### REQUIRED TASKS
1. Answer these questions about the analysis of student views on standardized tests below:
(a) How many distinct sentiment clusters were identified?
(b) Which terms did the word frequency inspection confirm appeared frequently?
(c) Which two disadvantages was the writer surprised to see mentioned so often?
2. Report every line of the records below that contains the string "purple". Case counts.

### DOCUMENT SECTION
"""

Additionally, several students acknowledged the intended goal of standardized tests—to provide a uniform measure of learning across diverse groups—yet critiqued how inconsistent curricula and quality of teaching across regions or schools undermine these tests’ legitimacy.
Some students mentioned that teachers may “teach to the test,” potentially narrowing real learning. Others noted that while standardized tests can offer snapshots of certain skill sets (e.g., reading comprehension, math problem-solving), they do not account for soft skills like creativity, critical thinking, perseverance, or collaboration.
Through quantitative clustering (k-means on text embeddings), we identified five distinct sentiment clusters. Each cluster underscored a dimension of test fairness or unfairness, whether focusing on lack of accommodations, the emotional toll of testing, or questions of curricular alignment.
While most respondents leaned toward viewing standardized tests as unfair, a few recognized partial benefits—such as establishing consistent benchmarks or catching learning gaps early.
Visual inspection of word frequency (through word clouds and bar charts) confirmed that terms like fair, resources, anxiety, and inequitable appeared frequently. These high-level trends match the primary student concerns about inequities in resources and the stress involved. Additionally, references to language barriers, pressure, and preparation suggest that students from non-English-speaking or low-income backgrounds feel disproportionately disadvantaged.
Overall, the consensus is that standardized tests do not fully account for students’ varied backgrounds, learning styles, and resources. The voices collected emphasize the pressing need to reevaluate how we measure academic performance, calling for more nuanced, equitable, and flexible approaches that capture the breadth of student learning.
(I loved this assignment)
I chose a clustering approach (k-means on text embeddings) with qualitative thematic analysis, because it balances data-driven insights with the nuances of individual student perspectives. The strength of this approach lies in its ability to group similar responses objectively while still capturing the depth of personal experiences. Visualizations like word clouds and frequency charts helped identify common concerns (e.g., anxiety, inequity, and resources) at a glance, reinforcing thematic findings. The results aligned with expectations—most students viewed standardized tests as unfair—but I was surprised by how frequently language barriers and test anxiety were mentioned as major disadvantages. Additionally, while most responses were negative, a few students acknowledged potential benefits, showing a more nuanced debate than anticipated.

"""

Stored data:
"""

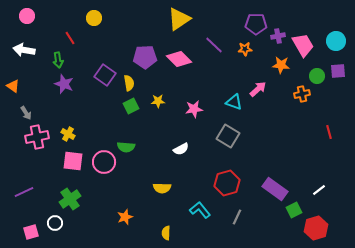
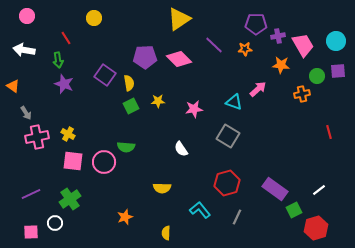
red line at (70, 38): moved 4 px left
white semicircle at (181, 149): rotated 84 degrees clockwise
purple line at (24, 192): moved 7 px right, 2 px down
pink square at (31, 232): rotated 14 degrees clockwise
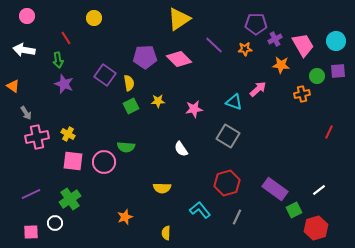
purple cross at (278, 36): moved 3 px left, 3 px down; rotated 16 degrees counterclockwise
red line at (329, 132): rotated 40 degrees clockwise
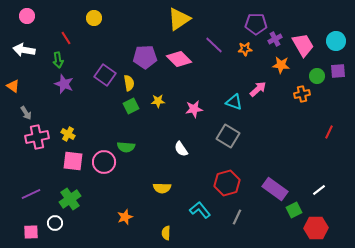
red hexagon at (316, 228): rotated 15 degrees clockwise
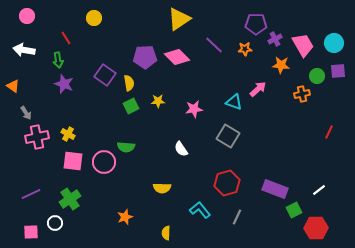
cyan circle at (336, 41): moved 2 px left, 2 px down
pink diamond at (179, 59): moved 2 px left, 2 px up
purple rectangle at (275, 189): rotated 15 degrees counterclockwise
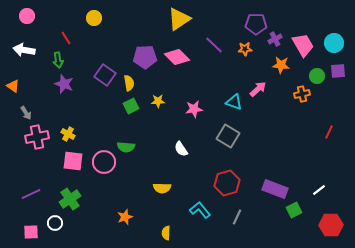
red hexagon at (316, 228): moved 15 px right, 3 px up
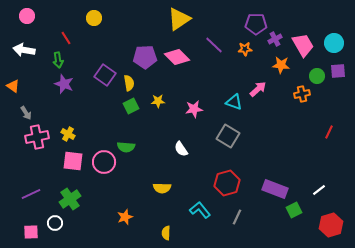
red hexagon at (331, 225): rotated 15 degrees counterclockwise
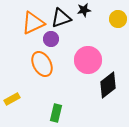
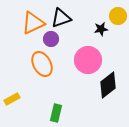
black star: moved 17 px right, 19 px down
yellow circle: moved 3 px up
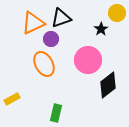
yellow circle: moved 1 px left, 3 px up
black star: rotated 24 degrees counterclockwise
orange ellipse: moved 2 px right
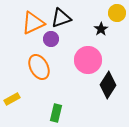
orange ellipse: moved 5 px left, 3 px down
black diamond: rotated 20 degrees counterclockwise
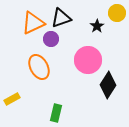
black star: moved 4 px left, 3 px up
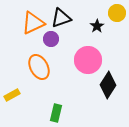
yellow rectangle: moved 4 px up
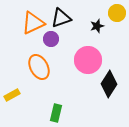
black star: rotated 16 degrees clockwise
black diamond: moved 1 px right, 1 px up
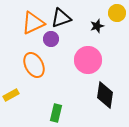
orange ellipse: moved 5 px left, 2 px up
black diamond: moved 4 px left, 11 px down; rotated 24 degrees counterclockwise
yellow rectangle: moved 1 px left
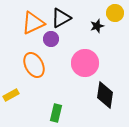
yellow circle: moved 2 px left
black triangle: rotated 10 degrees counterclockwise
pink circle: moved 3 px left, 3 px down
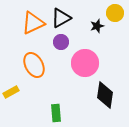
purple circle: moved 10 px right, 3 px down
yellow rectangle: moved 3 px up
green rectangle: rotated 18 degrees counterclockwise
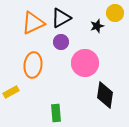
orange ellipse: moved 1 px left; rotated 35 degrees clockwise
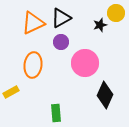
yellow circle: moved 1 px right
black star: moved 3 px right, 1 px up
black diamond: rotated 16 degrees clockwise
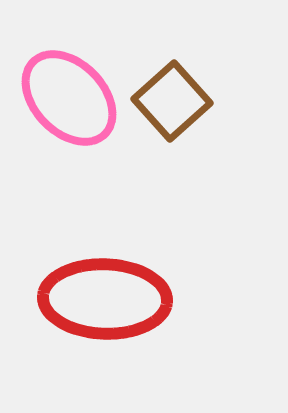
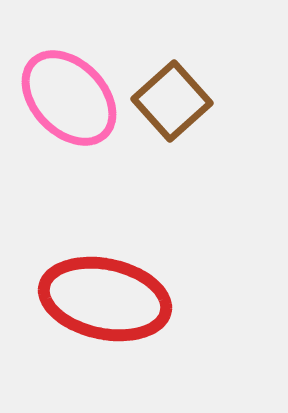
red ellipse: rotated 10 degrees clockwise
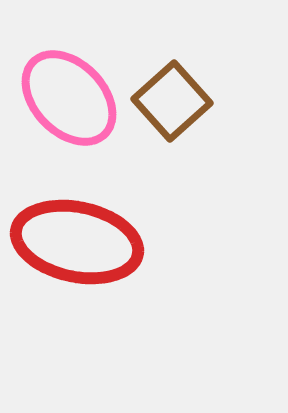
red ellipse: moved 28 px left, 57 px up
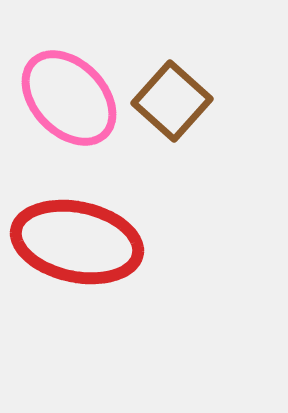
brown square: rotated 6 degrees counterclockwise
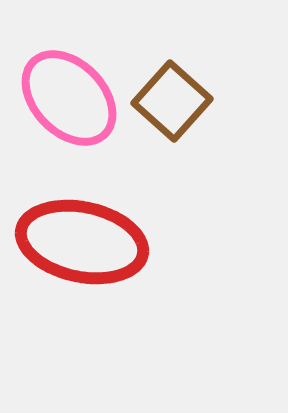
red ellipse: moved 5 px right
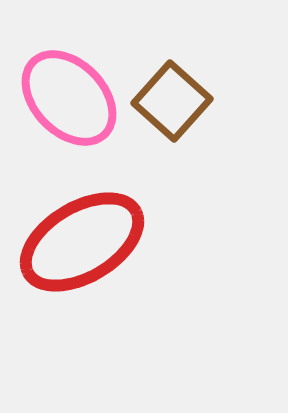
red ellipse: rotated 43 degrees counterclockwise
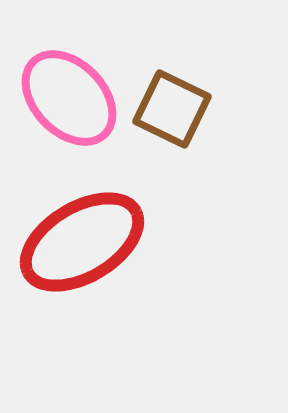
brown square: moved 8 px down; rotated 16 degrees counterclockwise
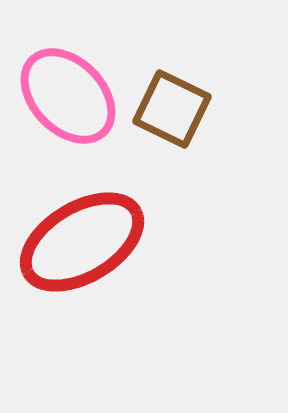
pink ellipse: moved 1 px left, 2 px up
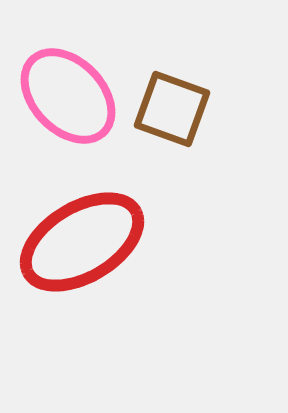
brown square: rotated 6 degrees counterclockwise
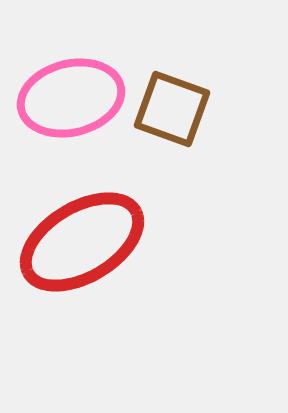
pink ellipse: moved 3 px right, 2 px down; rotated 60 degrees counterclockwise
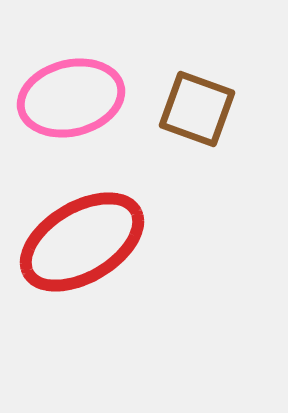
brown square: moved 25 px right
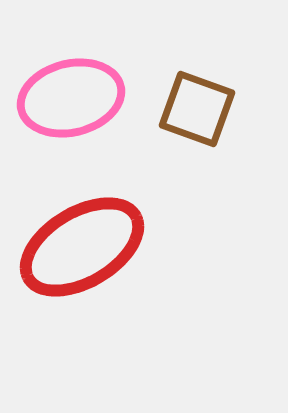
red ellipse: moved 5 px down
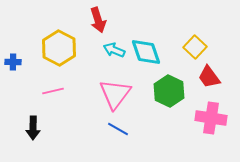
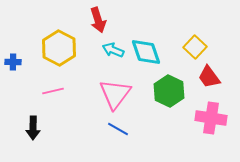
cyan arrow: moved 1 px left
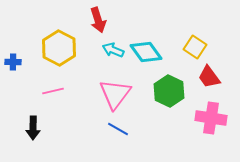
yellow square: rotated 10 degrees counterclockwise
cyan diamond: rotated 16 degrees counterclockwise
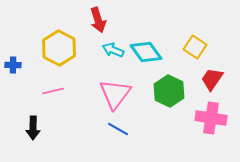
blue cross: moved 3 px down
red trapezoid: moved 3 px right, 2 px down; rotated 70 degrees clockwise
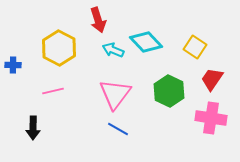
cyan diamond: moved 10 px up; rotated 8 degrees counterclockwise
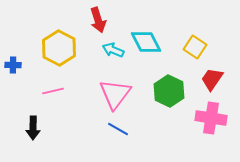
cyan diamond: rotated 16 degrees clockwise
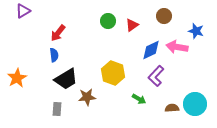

"""
"""

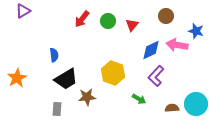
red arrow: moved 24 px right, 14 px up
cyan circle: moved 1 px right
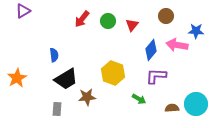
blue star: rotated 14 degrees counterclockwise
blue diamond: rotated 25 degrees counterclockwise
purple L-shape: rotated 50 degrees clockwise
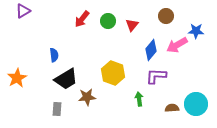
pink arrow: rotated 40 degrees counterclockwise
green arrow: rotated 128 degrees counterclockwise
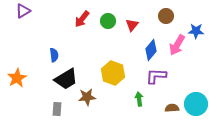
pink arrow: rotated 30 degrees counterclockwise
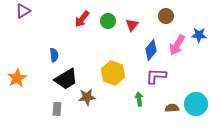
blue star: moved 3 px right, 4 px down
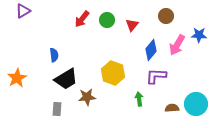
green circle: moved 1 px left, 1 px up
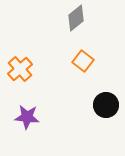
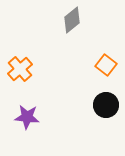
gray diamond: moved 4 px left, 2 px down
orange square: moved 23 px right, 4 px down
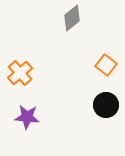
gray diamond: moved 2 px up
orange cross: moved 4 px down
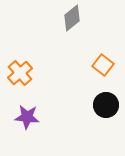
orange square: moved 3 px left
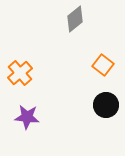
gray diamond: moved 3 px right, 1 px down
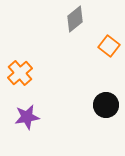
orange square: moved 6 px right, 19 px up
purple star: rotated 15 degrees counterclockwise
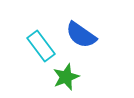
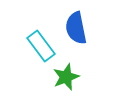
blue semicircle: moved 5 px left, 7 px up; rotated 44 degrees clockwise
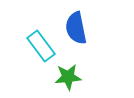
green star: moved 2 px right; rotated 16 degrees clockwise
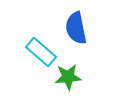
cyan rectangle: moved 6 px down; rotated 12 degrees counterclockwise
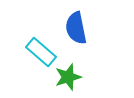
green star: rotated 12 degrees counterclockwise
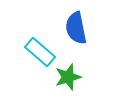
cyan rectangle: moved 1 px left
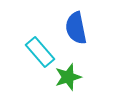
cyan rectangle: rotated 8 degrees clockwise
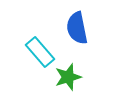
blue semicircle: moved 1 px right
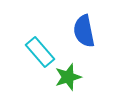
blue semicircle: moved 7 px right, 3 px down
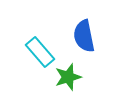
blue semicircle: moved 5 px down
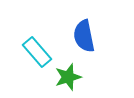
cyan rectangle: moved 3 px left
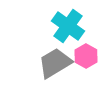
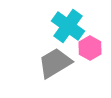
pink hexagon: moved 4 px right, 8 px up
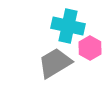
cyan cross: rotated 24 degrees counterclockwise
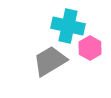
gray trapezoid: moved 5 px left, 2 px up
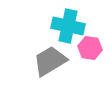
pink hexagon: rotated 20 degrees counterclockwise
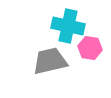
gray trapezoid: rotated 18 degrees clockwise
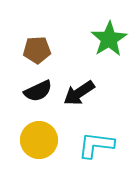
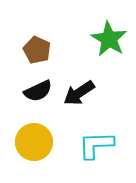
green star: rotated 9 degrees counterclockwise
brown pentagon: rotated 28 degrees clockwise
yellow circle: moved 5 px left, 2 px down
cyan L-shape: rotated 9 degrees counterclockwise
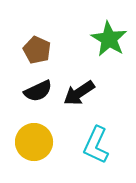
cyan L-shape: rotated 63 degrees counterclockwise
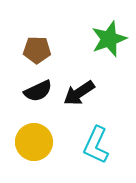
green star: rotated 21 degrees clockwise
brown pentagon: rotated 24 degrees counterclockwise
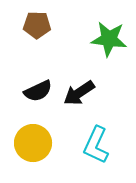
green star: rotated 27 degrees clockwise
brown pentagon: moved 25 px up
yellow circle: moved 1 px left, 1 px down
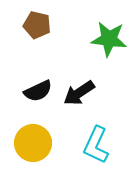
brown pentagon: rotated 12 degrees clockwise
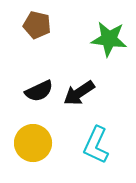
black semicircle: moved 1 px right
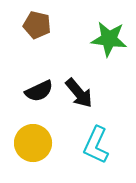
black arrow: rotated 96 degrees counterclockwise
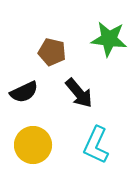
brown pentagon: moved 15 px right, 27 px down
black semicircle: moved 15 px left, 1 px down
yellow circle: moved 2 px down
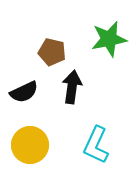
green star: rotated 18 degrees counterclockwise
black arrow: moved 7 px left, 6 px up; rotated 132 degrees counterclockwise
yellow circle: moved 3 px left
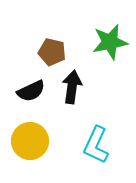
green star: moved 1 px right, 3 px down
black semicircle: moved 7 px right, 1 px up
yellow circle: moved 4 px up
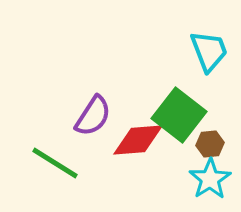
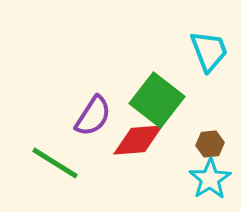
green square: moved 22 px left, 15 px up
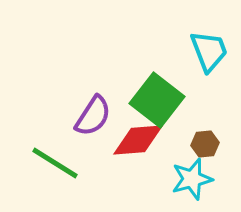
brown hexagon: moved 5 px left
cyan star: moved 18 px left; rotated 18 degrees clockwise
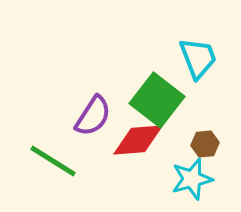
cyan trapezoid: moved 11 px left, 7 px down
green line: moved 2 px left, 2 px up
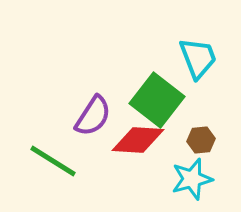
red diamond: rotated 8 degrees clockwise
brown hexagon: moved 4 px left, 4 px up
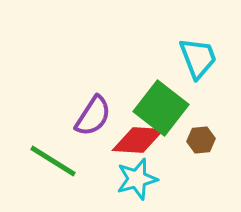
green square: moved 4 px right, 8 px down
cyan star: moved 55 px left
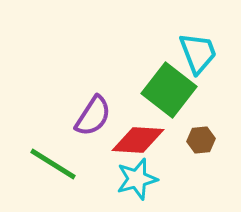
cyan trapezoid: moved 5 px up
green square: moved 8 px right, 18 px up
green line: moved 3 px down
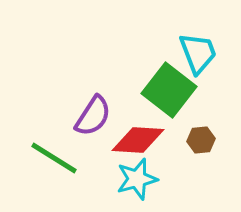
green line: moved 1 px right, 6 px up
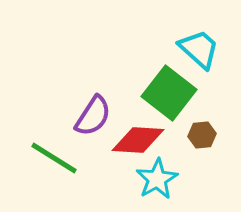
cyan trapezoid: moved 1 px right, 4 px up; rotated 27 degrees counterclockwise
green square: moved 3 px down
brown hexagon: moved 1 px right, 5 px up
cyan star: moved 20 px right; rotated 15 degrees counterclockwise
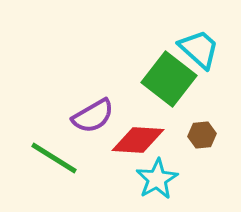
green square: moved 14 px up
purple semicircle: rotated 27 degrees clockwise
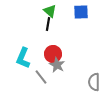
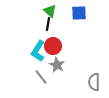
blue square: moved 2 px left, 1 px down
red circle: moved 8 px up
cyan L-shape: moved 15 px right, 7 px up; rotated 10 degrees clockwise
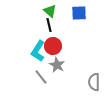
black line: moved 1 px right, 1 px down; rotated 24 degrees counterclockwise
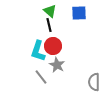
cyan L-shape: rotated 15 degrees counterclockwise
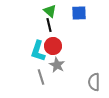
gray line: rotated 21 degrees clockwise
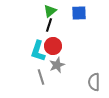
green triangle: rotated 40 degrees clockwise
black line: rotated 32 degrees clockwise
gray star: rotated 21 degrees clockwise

"""

### ANSWERS BY TASK
1.
(a) Five.
(b) Fair, resources, anxiety, and inequitable.
(c) Language barriers and test anxiety.

2.
purple line at (24, 192): moved 7 px right, 2 px down
purple cross at (278, 36): moved 3 px left, 3 px down; rotated 16 degrees counterclockwise
purple rectangle at (275, 189): rotated 15 degrees counterclockwise
purple circle: moved 10 px right, 3 px down
purple L-shape: rotated 50 degrees clockwise
purple star: rotated 15 degrees counterclockwise
purple semicircle: rotated 27 degrees clockwise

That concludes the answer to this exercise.